そんな状況を押入れの襖の穴から覗いていた松沢は、(こりゃあ奥さん、疑われても仕方ないべ……)と、ニヤニヤ笑いながらそんな奥さんを同情する。
「男はどこだ!」
そう怒鳴りながら社長は土足のまま寮に入って来た。
「あんた、違うのよ、これは私が勝手に……」
そう言いながら縋り付く奥さんを「うるせぇ!」と突き放し、社長は部屋中をキョロキョロと見回した。

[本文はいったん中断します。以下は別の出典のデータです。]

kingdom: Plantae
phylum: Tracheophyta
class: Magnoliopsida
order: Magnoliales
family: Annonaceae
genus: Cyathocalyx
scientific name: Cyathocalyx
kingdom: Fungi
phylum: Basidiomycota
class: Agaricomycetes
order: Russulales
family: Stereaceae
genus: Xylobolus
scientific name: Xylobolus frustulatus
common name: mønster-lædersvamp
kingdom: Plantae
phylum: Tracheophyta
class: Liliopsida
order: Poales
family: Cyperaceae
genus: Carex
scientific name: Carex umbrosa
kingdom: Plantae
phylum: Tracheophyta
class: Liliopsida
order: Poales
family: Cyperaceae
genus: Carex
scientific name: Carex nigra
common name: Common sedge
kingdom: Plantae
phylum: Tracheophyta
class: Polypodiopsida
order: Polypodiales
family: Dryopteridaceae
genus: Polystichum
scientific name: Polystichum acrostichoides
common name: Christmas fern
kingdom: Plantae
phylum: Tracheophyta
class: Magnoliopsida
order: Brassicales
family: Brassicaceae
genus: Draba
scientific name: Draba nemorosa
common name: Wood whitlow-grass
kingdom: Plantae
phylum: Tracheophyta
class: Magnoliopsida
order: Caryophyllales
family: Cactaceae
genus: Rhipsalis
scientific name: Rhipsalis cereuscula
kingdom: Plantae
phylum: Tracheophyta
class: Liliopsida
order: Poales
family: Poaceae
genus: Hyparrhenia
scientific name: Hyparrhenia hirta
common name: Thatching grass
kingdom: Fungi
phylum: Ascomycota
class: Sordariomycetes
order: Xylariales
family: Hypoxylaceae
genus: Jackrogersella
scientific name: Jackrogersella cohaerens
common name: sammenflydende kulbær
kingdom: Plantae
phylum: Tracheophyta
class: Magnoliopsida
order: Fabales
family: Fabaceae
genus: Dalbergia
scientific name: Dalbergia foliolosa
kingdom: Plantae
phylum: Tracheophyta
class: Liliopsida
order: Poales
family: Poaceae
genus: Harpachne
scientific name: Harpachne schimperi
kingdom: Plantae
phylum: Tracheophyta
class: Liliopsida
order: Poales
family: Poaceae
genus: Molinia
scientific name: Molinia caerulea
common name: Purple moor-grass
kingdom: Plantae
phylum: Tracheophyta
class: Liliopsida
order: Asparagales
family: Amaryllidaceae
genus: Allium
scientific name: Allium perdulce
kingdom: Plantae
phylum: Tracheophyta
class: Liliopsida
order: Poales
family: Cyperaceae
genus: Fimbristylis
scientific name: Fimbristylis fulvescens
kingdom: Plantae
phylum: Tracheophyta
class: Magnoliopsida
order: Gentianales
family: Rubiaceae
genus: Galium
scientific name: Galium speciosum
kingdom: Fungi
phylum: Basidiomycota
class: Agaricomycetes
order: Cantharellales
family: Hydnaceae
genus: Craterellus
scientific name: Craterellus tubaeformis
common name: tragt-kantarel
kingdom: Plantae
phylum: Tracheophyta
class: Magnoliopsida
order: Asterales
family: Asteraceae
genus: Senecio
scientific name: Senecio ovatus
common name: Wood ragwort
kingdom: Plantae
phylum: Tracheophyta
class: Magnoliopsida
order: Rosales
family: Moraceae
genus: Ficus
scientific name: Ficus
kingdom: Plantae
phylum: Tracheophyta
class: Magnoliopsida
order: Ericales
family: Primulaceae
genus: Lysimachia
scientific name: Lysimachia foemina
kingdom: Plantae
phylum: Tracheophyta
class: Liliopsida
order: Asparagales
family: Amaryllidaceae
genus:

その時、押し入れの中から覗いていた松沢は、そんな社長と一瞬目が合った気がした。
(こ、これは……マズいぞ……)
松沢がそう思った瞬間、社長は作業ズボンから銀色に光るスパナを取り出し、「押入れに隠れてんのかぁ!」と怒鳴りながら押入れに向かってドスドスと向かって来た。
「あわ、あわ、あわ……」
松沢は狼狽えた。松沢は全裸で、しかもそのチンポには奥さんの紫のパンツが巻き付いたままなのだ。
ガラガラガラ!と、もの凄い勢いで襖が開けられた。
スパナを握りしめた社長が逆光で照らされていた。
「松沢……覚悟しろよ……」
そう唸る社長が握るスパナをゆっくりと振り上げた。
その瞬間、再び松沢の脳裏に、そう言えば今日は俺の三十六才の誕生日だったんだ、と、淋しい嘆きがふと過ったのであった。